U.S. gas production is rising toward a fourth straight annual record as new wells come online at shale deposits. And the EIA estimates that by 2035 natural gas will surpass coal as the nation's largest source of energy for electricity generation.

FCG follows a basket of 30 U.S. natural gas stocks that are equally weighted. The fund has around $500 million in assets and charges annual expenses of 0.60%.

Market Vectors Coal ETF (KOL)

Globally, coal remains a dominant source of power generation. Despite increasing competition from other resources, coal is plentiful and inexpensive.
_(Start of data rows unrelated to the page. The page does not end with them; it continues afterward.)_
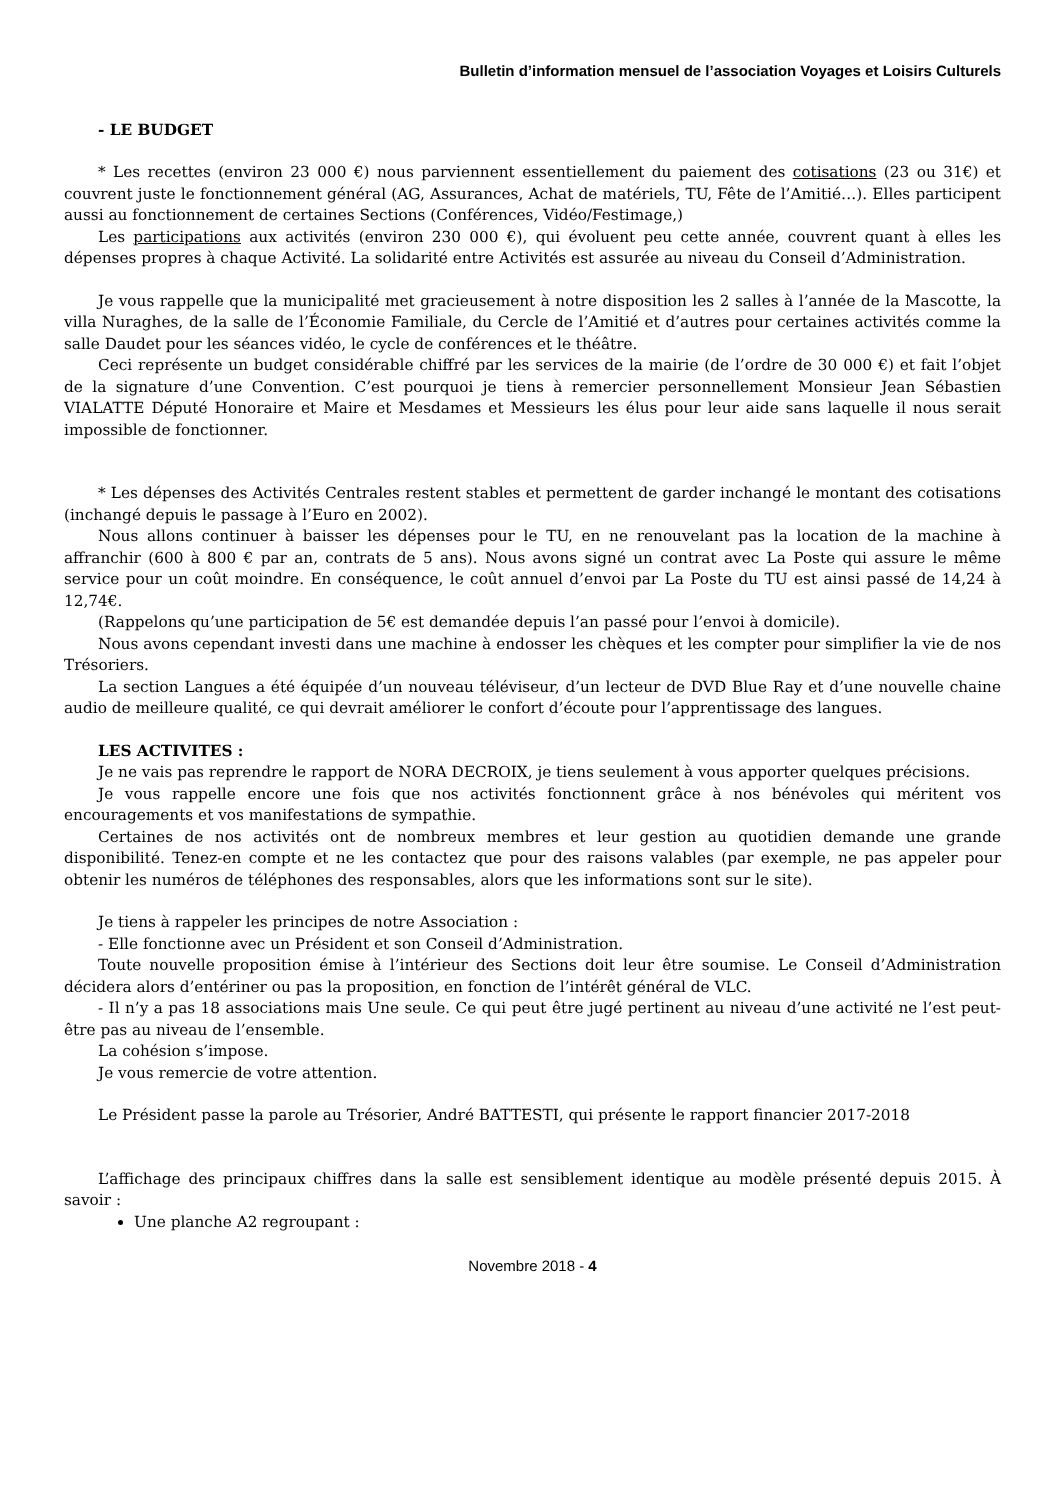Bulletin d’information mensuel de l’association Voyages et Loisirs Culturels
- LE BUDGET
* Les recettes (environ 23 000 €) nous parviennent essentiellement du paiement des cotisations (23 ou 31€) et couvrent juste le fonctionnement général (AG, Assurances, Achat de matériels, TU, Fête de l’Amitié…). Elles participent aussi au fonctionnement de certaines Sections (Conférences, Vidéo/Festimage,)
Les participations aux activités (environ 230 000 €), qui évoluent peu cette année, couvrent quant à elles les dépenses propres à chaque Activité. La solidarité entre Activités est assurée au niveau du Conseil d’Administration.
Je vous rappelle que la municipalité met gracieusement à notre disposition les 2 salles à l’année de la Mascotte, la villa Nuraghes, de la salle de l’Économie Familiale, du Cercle de l’Amitié et d’autres pour certaines activités comme la salle Daudet pour les séances vidéo, le cycle de conférences et le théâtre.
Ceci représente un budget considérable chiffré par les services de la mairie (de l’ordre de 30 000 €) et fait l’objet de la signature d’une Convention. C’est pourquoi je tiens à remercier personnellement Monsieur Jean Sébastien VIALATTE Député Honoraire et Maire et Mesdames et Messieurs les élus pour leur aide sans laquelle il nous serait impossible de fonctionner.
* Les dépenses des Activités Centrales restent stables et permettent de garder inchangé le montant des cotisations (inchangé depuis le passage à l’Euro en 2002).
Nous allons continuer à baisser les dépenses pour le TU, en ne renouvelant pas la location de la machine à affranchir (600 à 800 € par an, contrats de 5 ans). Nous avons signé un contrat avec La Poste qui assure le même service pour un coût moindre. En conséquence, le coût annuel d’envoi par La Poste du TU est ainsi passé de 14,24 à 12,74€.
(Rappelons qu’une participation de 5€ est demandée depuis l’an passé pour l’envoi à domicile).
Nous avons cependant investi dans une machine à endosser les chèques et les compter pour simplifier la vie de nos Trésoriers.
La section Langues a été équipée d’un nouveau téléviseur, d’un lecteur de DVD Blue Ray et d’une nouvelle chaine audio de meilleure qualité, ce qui devrait améliorer le confort d’écoute pour l’apprentissage des langues.
LES ACTIVITES :
Je ne vais pas reprendre le rapport de NORA DECROIX, je tiens seulement à vous apporter quelques précisions.
Je vous rappelle encore une fois que nos activités fonctionnent grâce à nos bénévoles qui méritent vos encouragements et vos manifestations de sympathie.
Certaines de nos activités ont de nombreux membres et leur gestion au quotidien demande une grande disponibilité. Tenez-en compte et ne les contactez que pour des raisons valables (par exemple, ne pas appeler pour obtenir les numéros de téléphones des responsables, alors que les informations sont sur le site).
Je tiens à rappeler les principes de notre Association :
- Elle fonctionne avec un Président et son Conseil d’Administration.
Toute nouvelle proposition émise à l’intérieur des Sections doit leur être soumise. Le Conseil d’Administration décidera alors d’entériner ou pas la proposition, en fonction de l’intérêt général de VLC.
- Il n’y a pas 18 associations mais Une seule. Ce qui peut être jugé pertinent au niveau d’une activité ne l’est peut-être pas au niveau de l’ensemble.
La cohésion s’impose.
Je vous remercie de votre attention.
Le Président passe la parole au Trésorier, André BATTESTI, qui présente le rapport financier 2017-2018
L’affichage des principaux chiffres dans la salle est sensiblement identique au modèle présenté depuis 2015. À savoir :
Une planche A2 regroupant :
Novembre 2018 - 4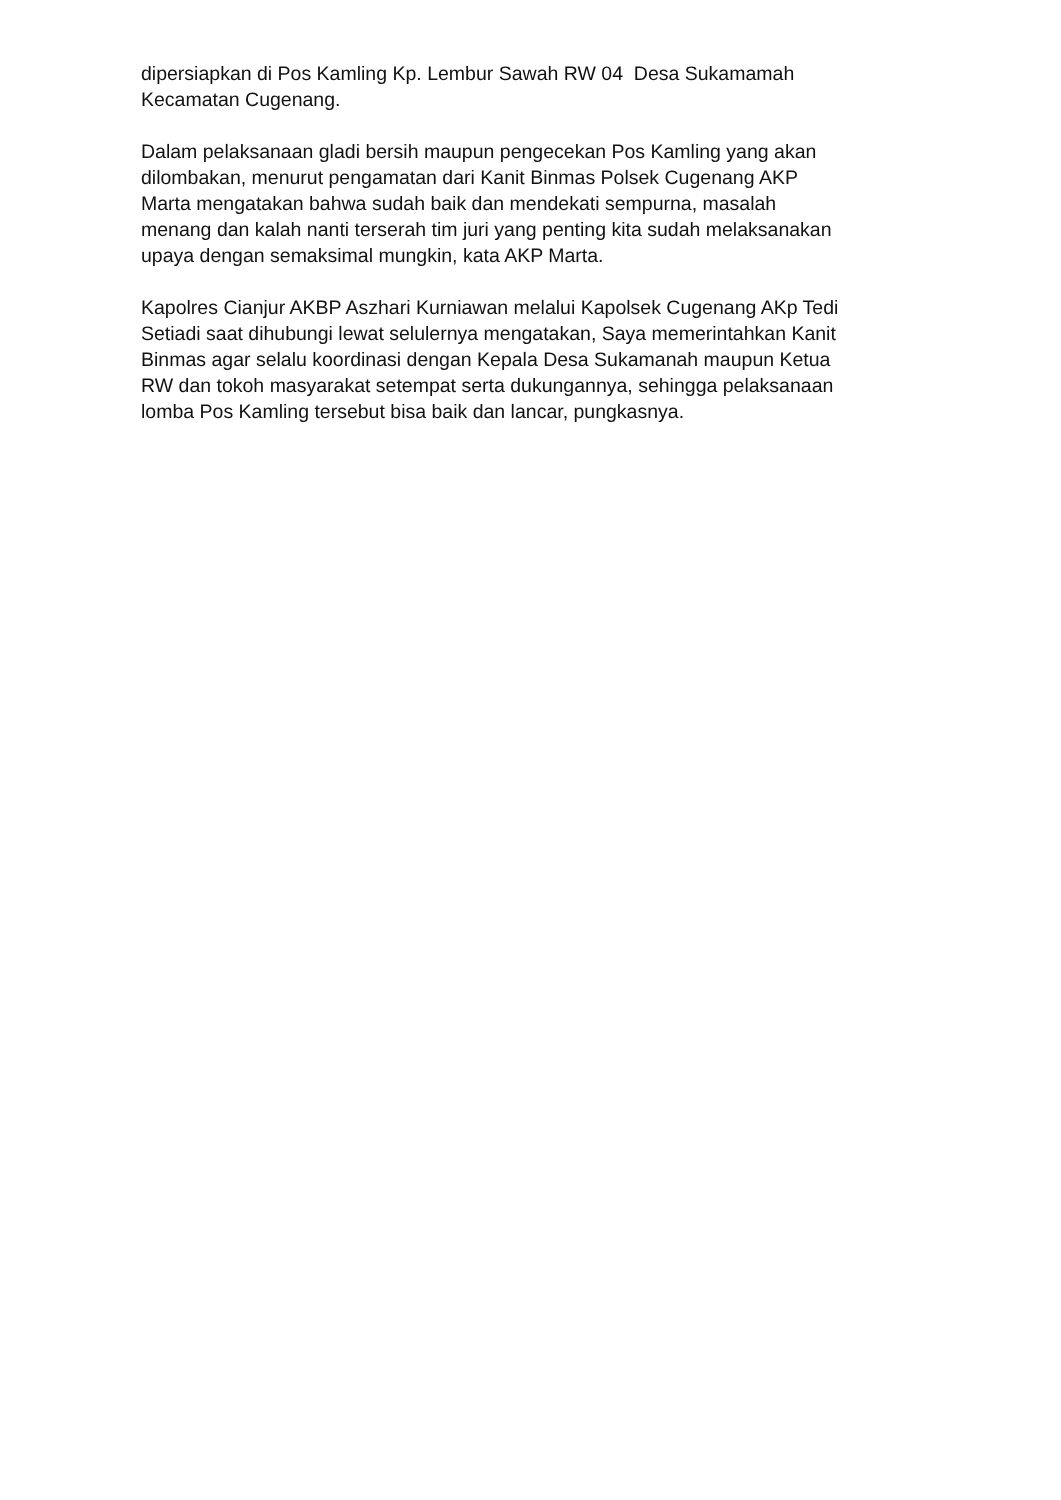dipersiapkan di Pos Kamling Kp. Lembur Sawah RW 04 Desa Sukamamah
Kecamatan Cugenang.
Dalam pelaksanaan gladi bersih maupun pengecekan Pos Kamling yang akan
dilombakan, menurut pengamatan dari Kanit Binmas Polsek Cugenang AKP
Marta mengatakan bahwa sudah baik dan mendekati sempurna, masalah
menang dan kalah nanti terserah tim juri yang penting kita sudah melaksanakan
upaya dengan semaksimal mungkin, kata AKP Marta.
Kapolres Cianjur AKBP Aszhari Kurniawan melalui Kapolsek Cugenang AKp Tedi
Setiadi saat dihubungi lewat selulernya mengatakan, Saya memerintahkan Kanit
Binmas agar selalu koordinasi dengan Kepala Desa Sukamanah maupun Ketua
RW dan tokoh masyarakat setempat serta dukungannya, sehingga pelaksanaan
lomba Pos Kamling tersebut bisa baik dan lancar, pungkasnya.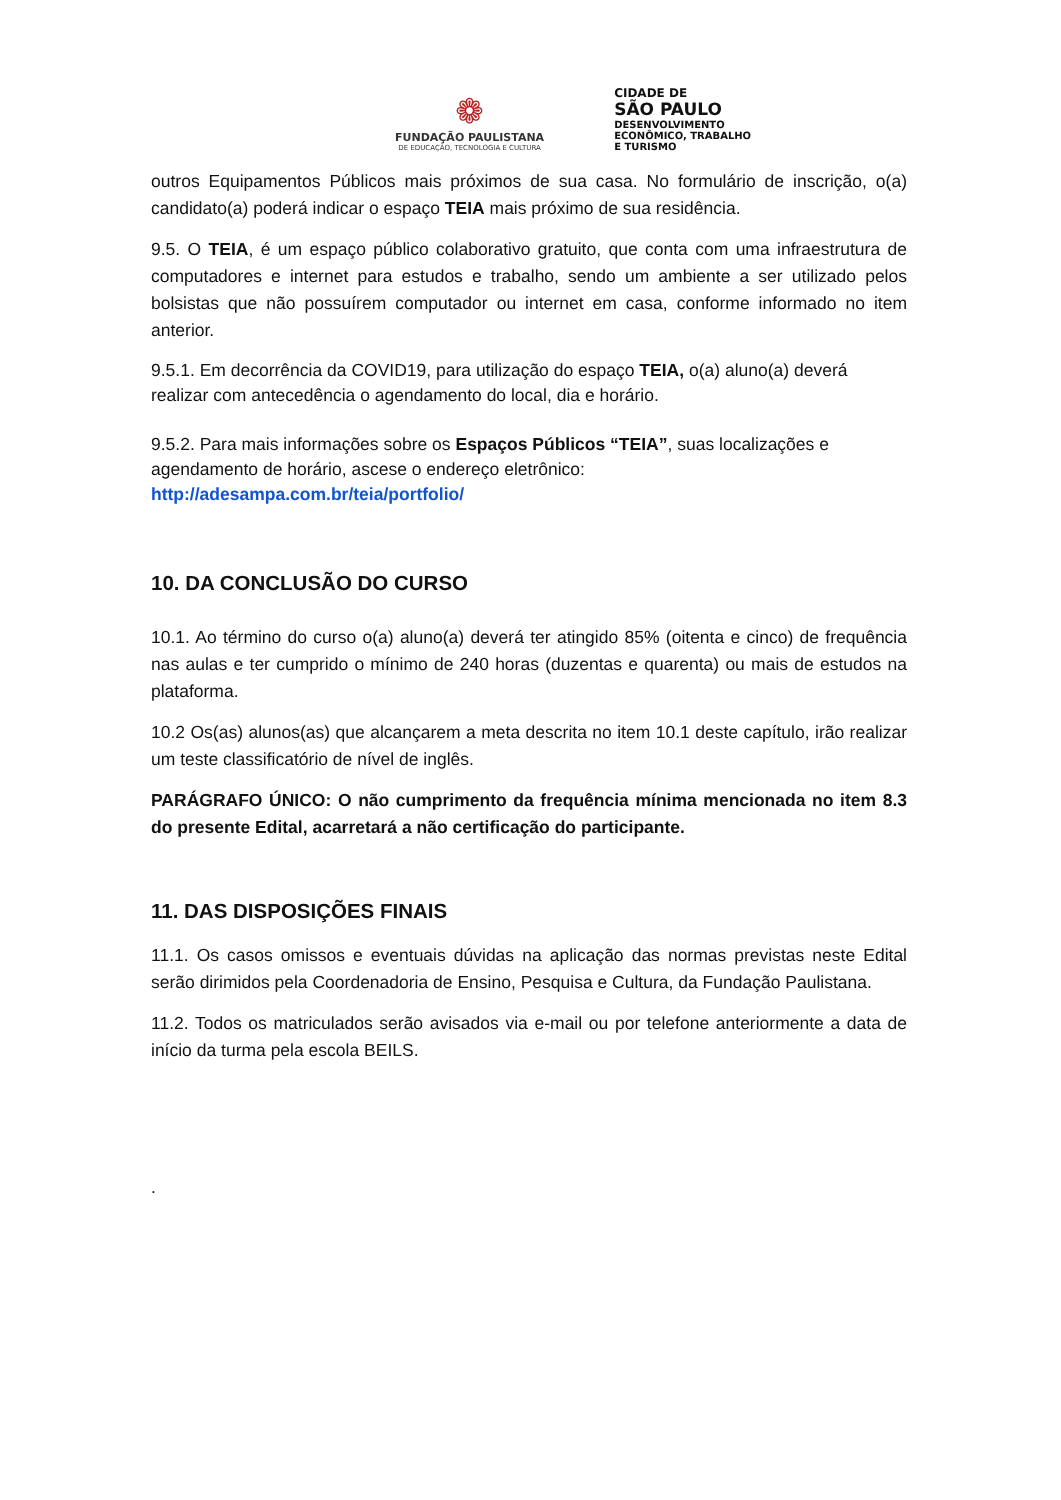❁
FUNDAÇÃO PAULISTANA
DE EDUCAÇÃO, TECNOLOGIA E CULTURA
CIDADE DE
SÃO PAULO
DESENVOLVIMENTO
ECONÔMICO, TRABALHO
E TURISMO
outros Equipamentos Públicos mais próximos de sua casa. No formulário de inscrição, o(a) candidato(a) poderá indicar o espaço TEIA mais próximo de sua residência.
9.5. O TEIA, é um espaço público colaborativo gratuito, que conta com uma infraestrutura de computadores e internet para estudos e trabalho, sendo um ambiente a ser utilizado pelos bolsistas que não possuírem computador ou internet em casa, conforme informado no item anterior.
9.5.1. Em decorrência da COVID19, para utilização do espaço TEIA, o(a) aluno(a) deverá realizar com antecedência o agendamento do local, dia e horário.
9.5.2. Para mais informações sobre os Espaços Públicos “TEIA”, suas localizações e agendamento de horário, ascese o endereço eletrônico:
http://adesampa.com.br/teia/portfolio/
10. DA CONCLUSÃO DO CURSO
10.1. Ao término do curso o(a) aluno(a) deverá ter atingido 85% (oitenta e cinco) de frequência nas aulas e ter cumprido o mínimo de 240 horas (duzentas e quarenta) ou mais de estudos na plataforma.
10.2 Os(as) alunos(as) que alcançarem a meta descrita no item 10.1 deste capítulo, irão realizar um teste classificatório de nível de inglês.
PARÁGRAFO ÚNICO: O não cumprimento da frequência mínima mencionada no item 8.3 do presente Edital, acarretará a não certificação do participante.
11. DAS DISPOSIÇÕES FINAIS
11.1. Os casos omissos e eventuais dúvidas na aplicação das normas previstas neste Edital serão dirimidos pela Coordenadoria de Ensino, Pesquisa e Cultura, da Fundação Paulistana.
11.2. Todos os matriculados serão avisados via e-mail ou por telefone anteriormente a data de início da turma pela escola BEILS.
.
In the U.S., coal still plays an important role for generating power. But the increased usage of alternatives like natural gas and cleaner renewable energy sources is rapidly chipping away at this dominance.

How poorly have coal stocks performed? From 2011 to 2013, KOL recorded three consecutive yearly losses and over the past five years KOL has erased 5.81% in value. The $190 million fund has a 2.60% SEC yield and its annual expenses are 0.59%.

"Coal has a long list of drawbacks. But its advantage lies in its price, which is far cheaper than other sources of fuel," said Zacks Equity Research.

Market Vectors Uranium Nuclear Energy ETF (NLR)

In 2012, coal-fired and nuclear power plants together provided 56% of the electricity generated in the U.S. The role of these technologies in the U.S. generation mix has been changing since 2009, as both low natural gas prices and slower growth of electricity demand have altered their competitiveness relative to other fuels.

Although nuclear power plants are expensive to build and maintain, they have relatively low variable operating costs, which ensures that they are dispatched when available.

Perhaps the biggest worries facing the nuclear industry are environmental issues, safety and new regulatory burdens in light of the Fukushima nuclear disaster. In 2013, Dominion Energy estimated post-Fukushima changes would cost $180 to $240 million for its fleet of six nuclear power plants.

NLR owns stocks in the global nuclear sector from Australia, Japan, France, Canada, Poland and the U.S. The fund has $76 million in assets and charges 0.60% annually. In 2013, NLR gained 17%.

Summary

The overall trend in energy is toward relatively clean and renewable sources like natural gas, solar and wind. Likewise, the U.S. is making a major push toward increasing domestic production of natural gas and oil to reduce dependence on trading partners.

Sector energy ETPs allow you to focus on major investment themes without having to select individual companies. Besides full transparency, it's a more diversified approach and an outstanding way to capitalize on the dynamic shift happening in the energy sector.